High-availability inference: same model, every provider

By Göran Sandahl -

When you call a model like aws/claude-sonnet-4-5-eu, you've actually made three choices: the model, the provider, and the region. And you've tied your app's uptime to a single endpoint.

That's fine until that one endpoint has a hiccup. The provider hits rate-limits and your traffic has nowhere to go. A region degrades and your calls start failing. A better-priced provider comes online, but you can only reach it by editing code. Every fix is a deploy, and none of them is really about your app. They're all about keeping tokens flowing.

What you actually want is something simpler: give me Claude Sonnet 4.5, and keep it available. Which cloud serves it, and from which region, is a routing decision, and that belongs in the gateway, not your code.

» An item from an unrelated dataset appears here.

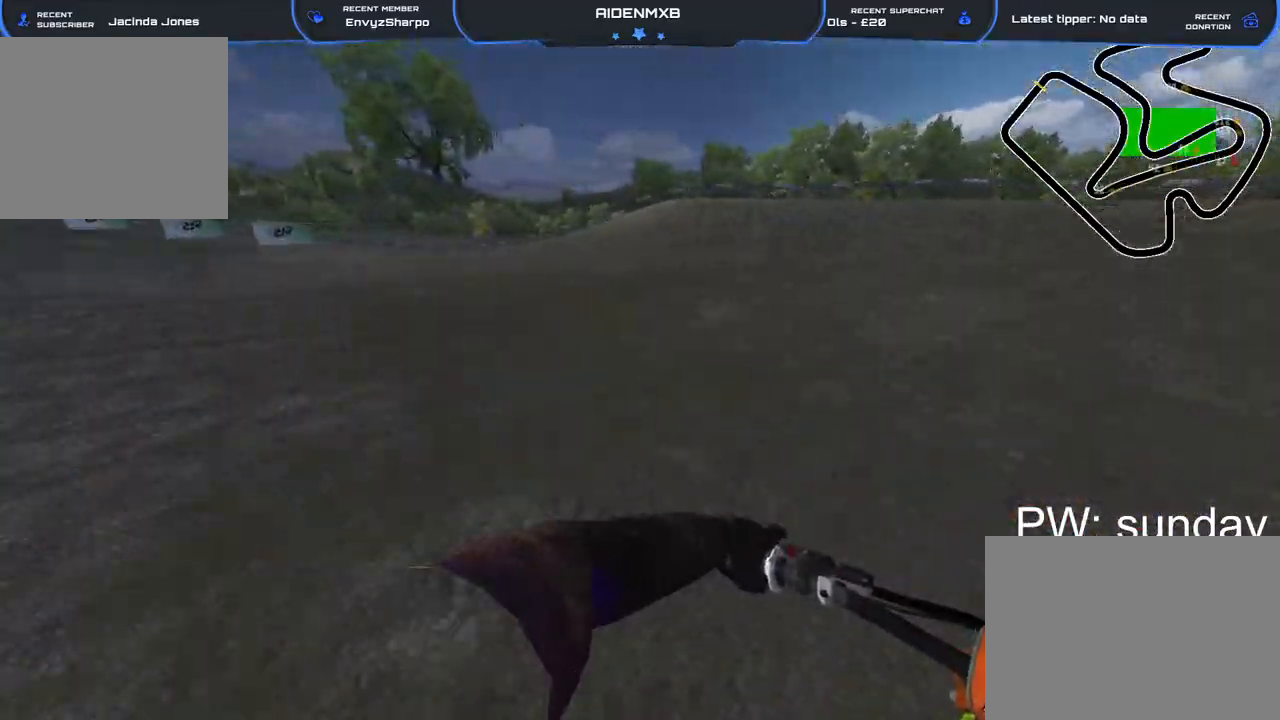
{"buttons": ["R1", "DPAD_LEFT"], "left_stick": "down-left", "right_stick": "down-right", "events": [[267, "right_stick", "down-right"]]}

So that's how Opper serves models. You call a model by its plain name, and we route each request to a healthy provider that runs it. If one deployment fails, the next takes over, so your app never sees the outage. Same model, every provider, behind one name.

Name the model, not the deployment

On Opper you call a model by its plain, canonical name, with no provider prefix:

claude-sonnet-4-5
gpt-oss-120b
mistral-medium-3.5
claude-opus-4-7

Behind claude-sonnet-4-5 sit all of its deployments. Be that Anthropic direct, Azure, AWS in the EU, GCP in the US and EU. You don't enumerate them. You name the model and Opper serves it from one of them.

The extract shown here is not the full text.